Here is everything you ever wanted to know about the man, about his works, about works about him, and so on to the nth power of Crumb. Doyen of the underground, ur-Snoid, bad boy of the 80s. A comprehensive bibliography of Crumb in all media through 1980.

#R crumb snoid full#
Crumb Checklist of Work and Criticism - With a Biographical Supplement and a Full Set of Indexes by Donald M. If you only buy one of these volumes, this would be the one to go for, for its breadth and depth of material.The full title: R. The Snoid is an embodiment of all the bad things in Crumb’s personality, a manipulative, vindictive, angry, childishly gnome who, like Fritz the Cat and Mr Natural before him, exploits philosophical fads and popular trends to his own ends.ĭuring the period represented here Crumb turns away from psychedelia and Underground comics towards beautifully realised, observational work, and the result is quite splendid. Many of the factors touched on in ‘My Trouble With Women’ are seen, through a glass darkly, in the Snoid stories that make up the first part of the collection. Interestingly, chronological reprinting over this volume enables the reader to see some of the same material filtered through different approaches. Funny, insightful and at times tender, My Troubles With Women represents a highpoint in the trend for confessional autobiographies. These include the first part of what would become his finest collection, My Troubles With Women.

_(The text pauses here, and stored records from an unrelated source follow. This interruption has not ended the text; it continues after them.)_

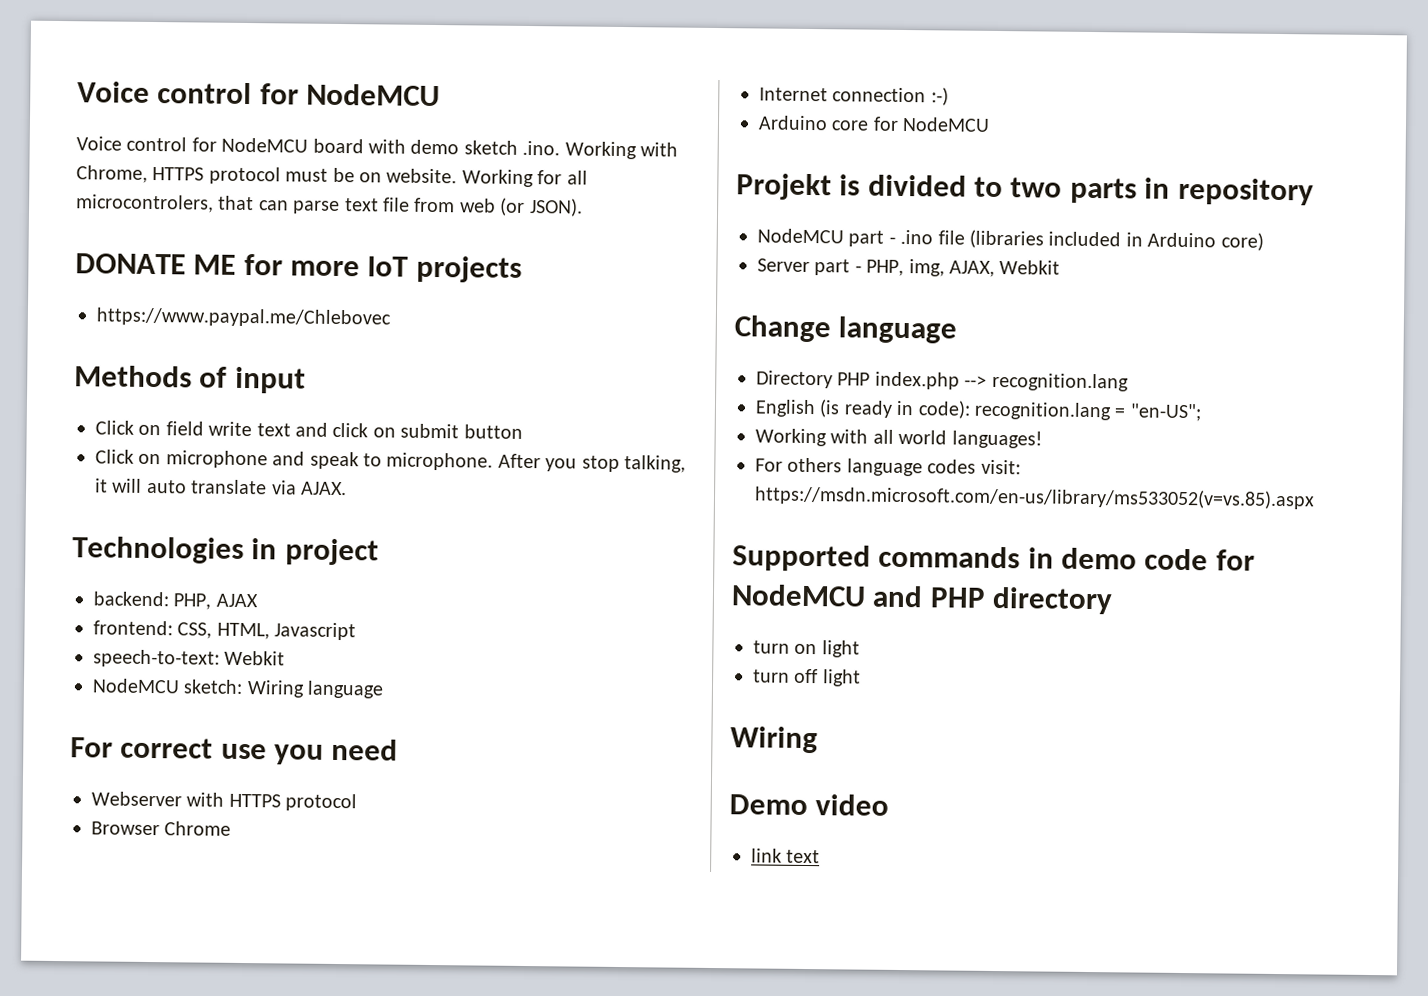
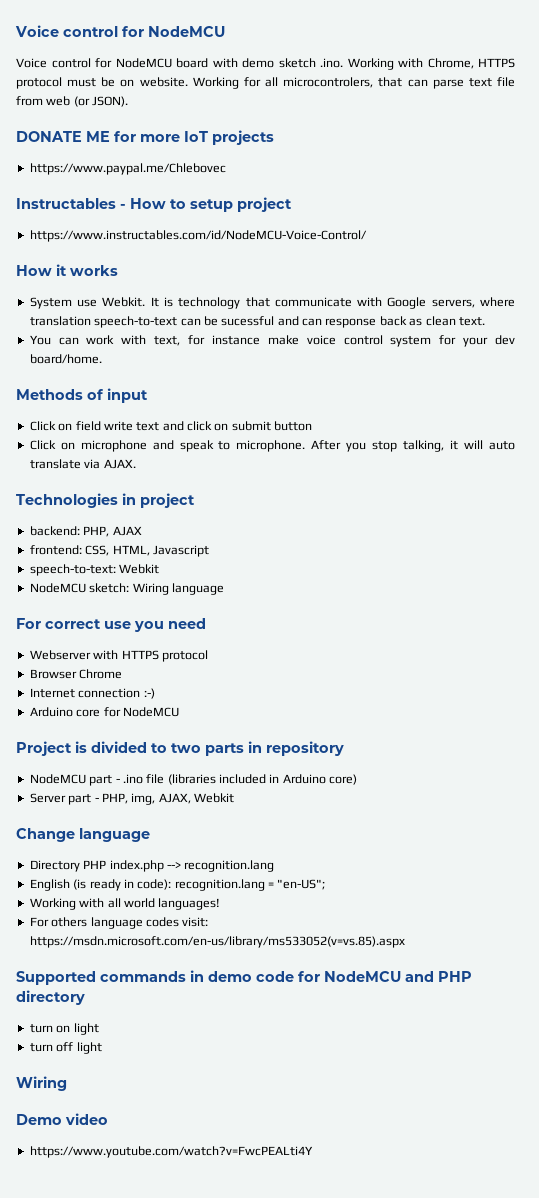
(391, 317) none -> [16,197,292,212] [29,230,367,242] [16,264,118,276] [29,297,515,309] [29,316,485,328] [29,335,516,347] [29,354,102,364] // Instructables - How to setup project // https://www.instructables.com/id/NodeMCU-Voice-Control/ // How it works // System use Webkit. It is technology that communicate with Google servers, where translation speech-to-text can be sucessful and can response back as clean text. // You can work with text, for instance make voice control system for your dev board/home.
[736,173,832,201] Projekt -> [16,741,72,756] Project
[751,848,821,864] link text -> [29,1146,313,1158] https://www.youtube.com/watch?v=FwcPEALti4Y

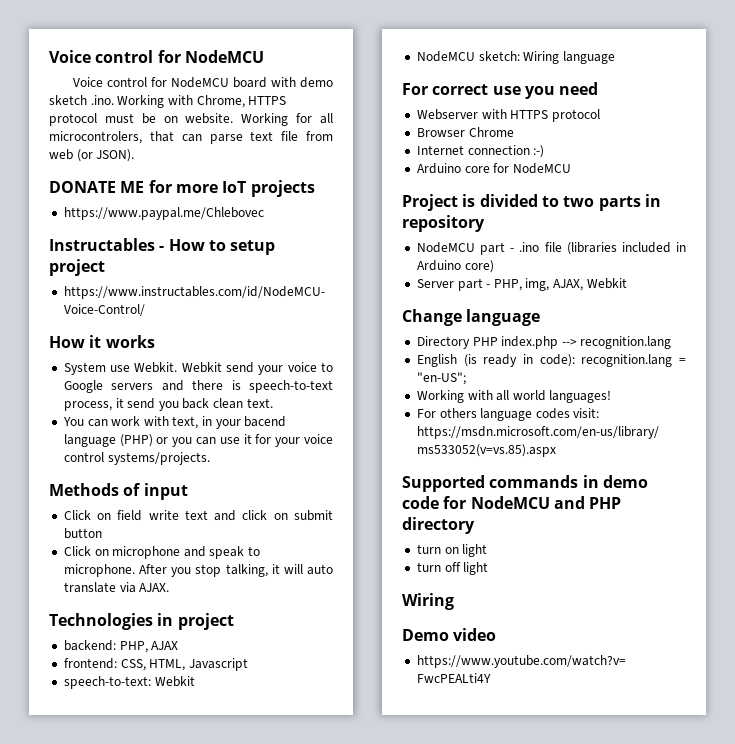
[150,297,515,309] [29,316,423,328] It is technology that communicate with Google servers, where translation speech-to-text can be sucessful and can response back as -> [181,362,333,375] [63,380,333,393] [63,398,210,411] Webkit send your voice to Google servers and there is speech-to-text process, it send you back
[188,335,516,347] [29,354,102,364] for instance make voice control system for your dev board/home. -> [202,416,287,429] [63,434,333,447] [63,452,210,465] in your bacend language (PHP) or you can use it for your voice control systems/projects.

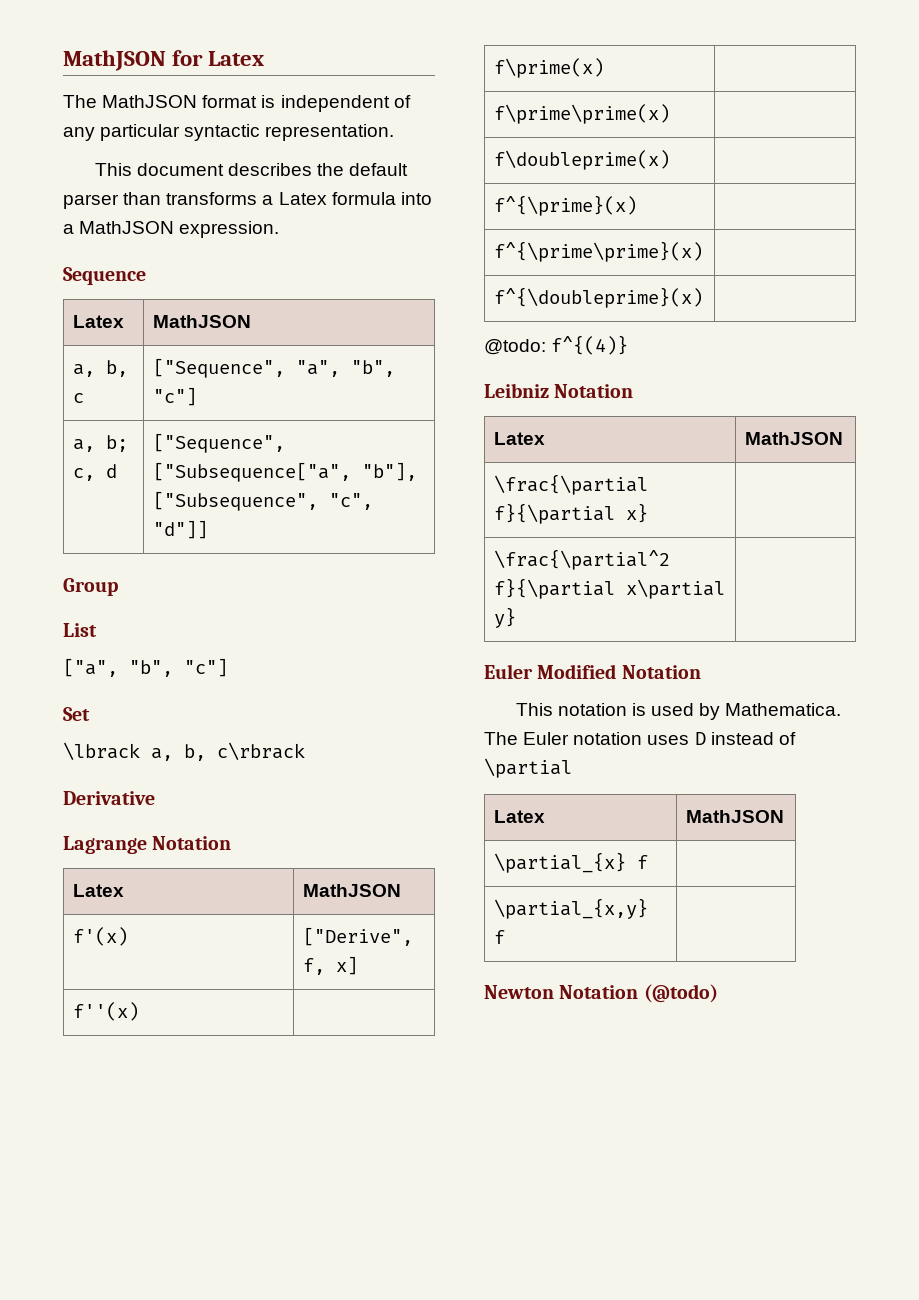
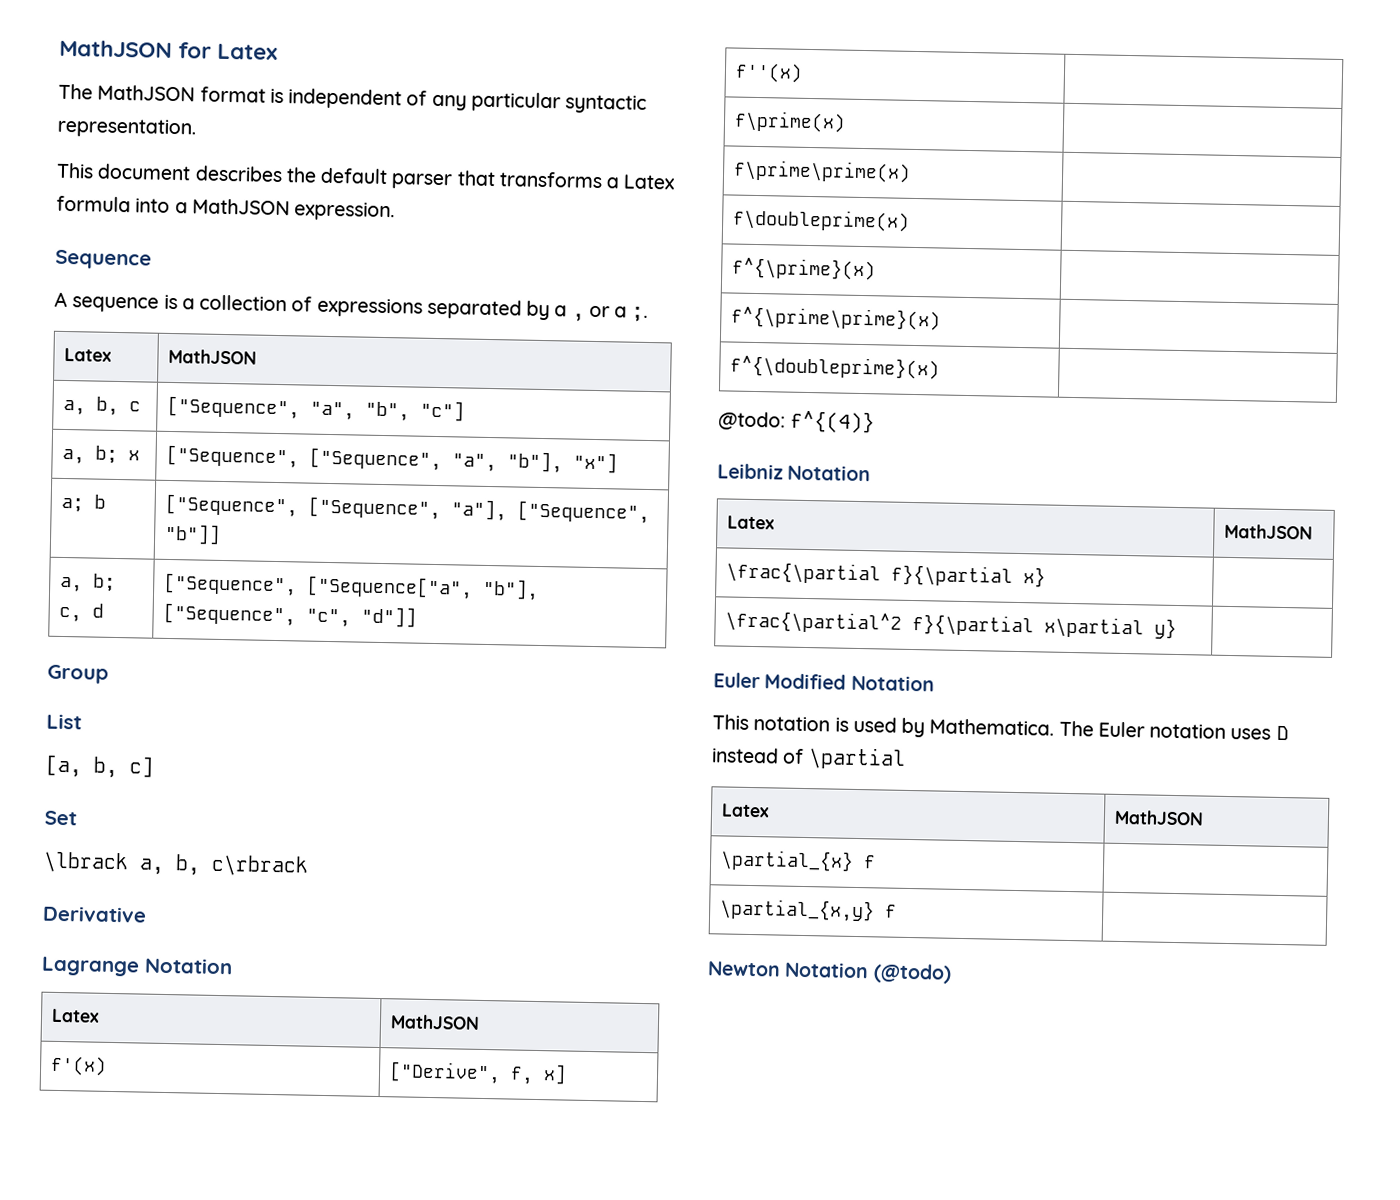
[123,192,162,205] than -> [456,170,496,187] that
(146, 276) none -> [54,291,649,322] // A sequence is a collection of expressions separated by a , or a ;.
(198, 396) none -> [61,445,140,465] [165,444,618,474] [60,494,106,513] [164,493,650,525] [163,523,221,545] // a, b; x | ["Sequence", ["Sequence", "a", "b"], "x"] // a; b | ["Sequence", ["Sequence", "a"], ["Sequence", "b"]]
[153,462,418,482] [153,491,319,511] ["Subsequence["a", "b"], ["Subsequence", -> [305,575,539,601] [162,602,296,627] ["Sequence["a", "b"], ["Sequence",
[63,658,228,677] ["a", "b", "c"] -> [45,754,154,779] [a, b, c]

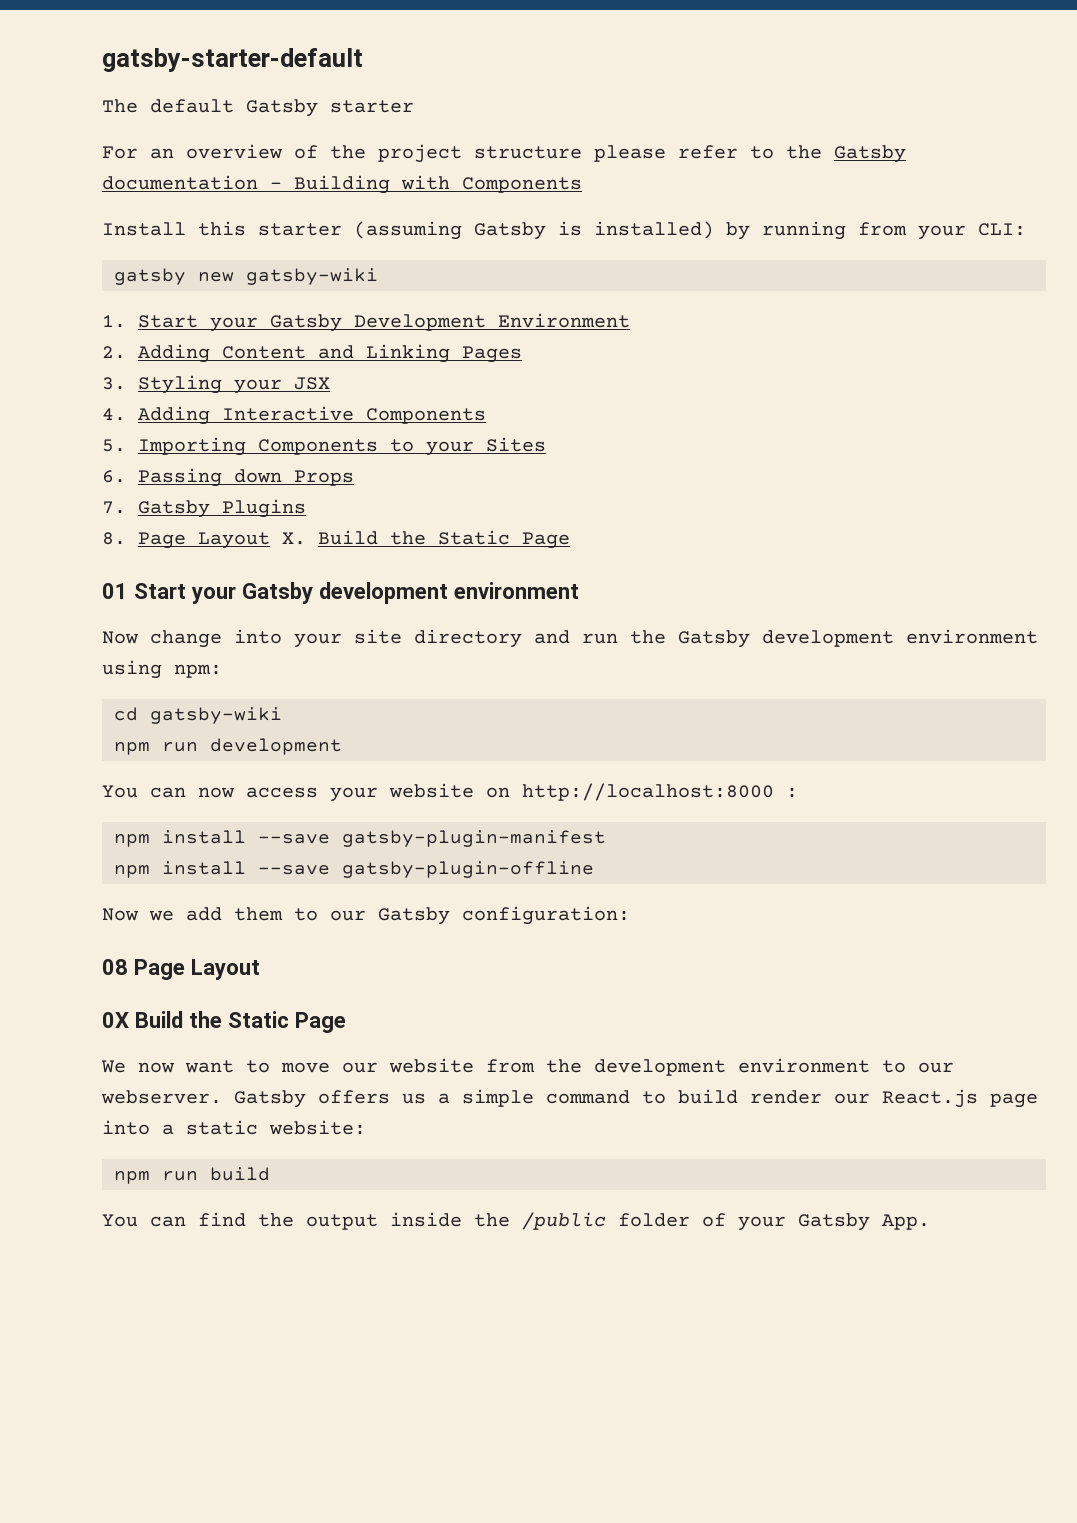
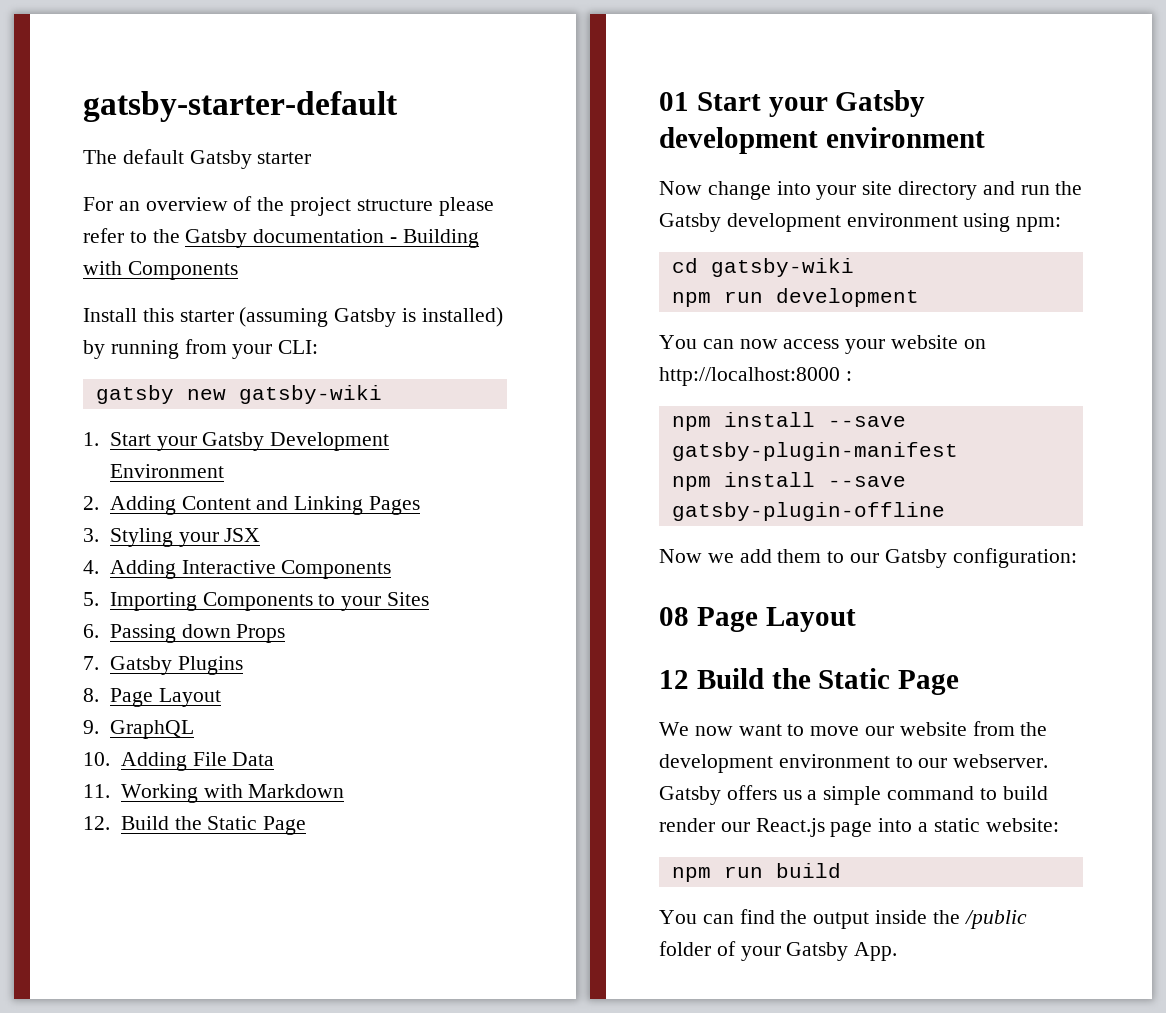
[281,532,306,545] X. -> [83,720,194,739] [83,752,275,771] [83,784,345,803] [83,816,110,830] // 9. GraphQL // 10. Adding File Data // 11. Working with Markdown // 12.
[102,1012,129,1028] 0X -> [659,670,689,689] 12

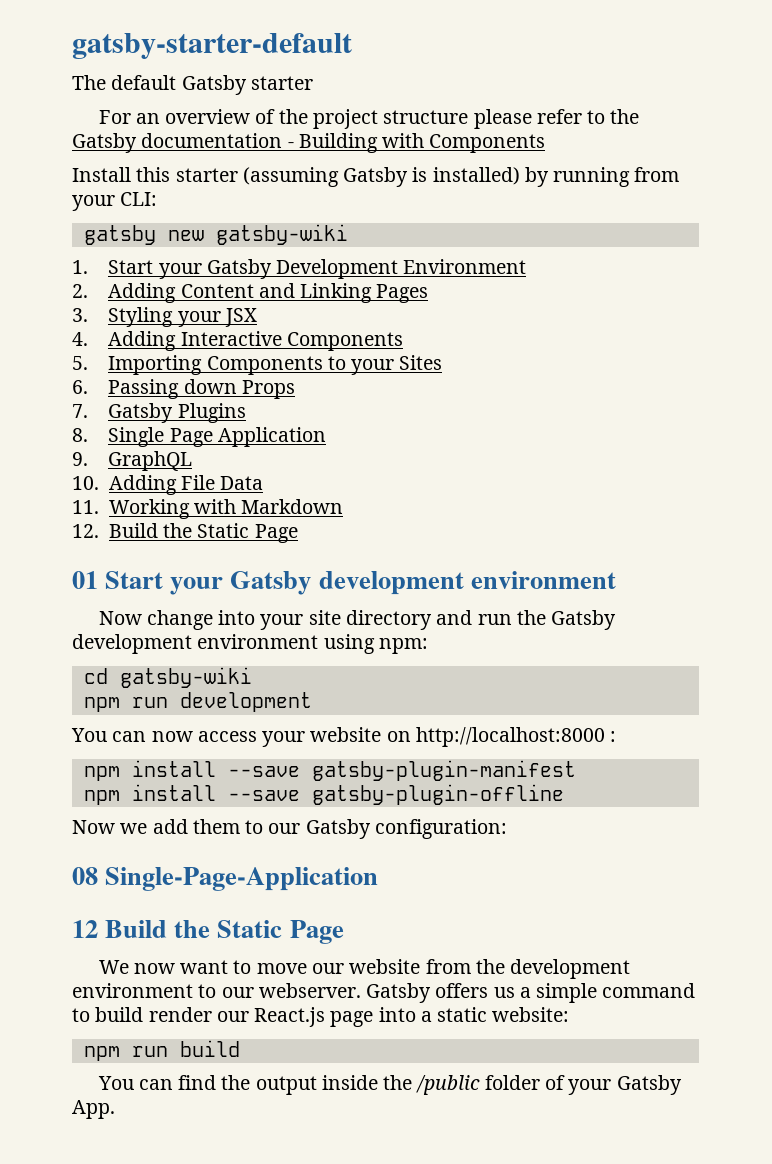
[109,688,221,707] Page Layout -> [108,427,326,447] Single Page Application
[696,607,856,632] Page Layout -> [105,867,379,891] Single-Page-Application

Increasingly self-aware and self-mocking, but also teasingly contradictory, Crumb’s work in this volume turned further towards autobiography and depicting real life, with several excellent collaborations with Harvey Pekar from American Splendor, as well as a number of confessional tales. Crumb’s art rarely looked unfinished, but here we see what he can do when he composes pages and inks carefully. Crumb’s rate of production was slowing – this volume spans 1978 to 1981 – and the quality of his output was going up. The colour section reprints his Heroes of the Blues trading card set as well a number of album covers. There’s the realistic portraiture in his work on album covers for old blues and jazz artists, styles inspired by early newspaper strips, such as ‘The Adventures of Onion Head’ and the existential musings of the ‘Bearzie Wearies’, and the bigfoot, slapstick approach in ‘Bop It Out’. It demonstrates the great variety of drawing styles Crumb was able to command by this point. Volume 13 comes as close to perfection as this approach to reprinting material can come, with so much premium work here. Instead they have gathered every scrap of work, from album covers and flyers, to book illustrations and trading cards, as well as comic strips, of course. Fantagraphics, who should be applauded for their completist approach to noted underground and autobiographical comic artist Robert Crumb’s work from a scholarly point of view, could have produced several five star volumes by judicious editing. The problem with collecting the life’s work of an artist in chronological order is you have to take the outstanding with the less impressive work wherever it falls.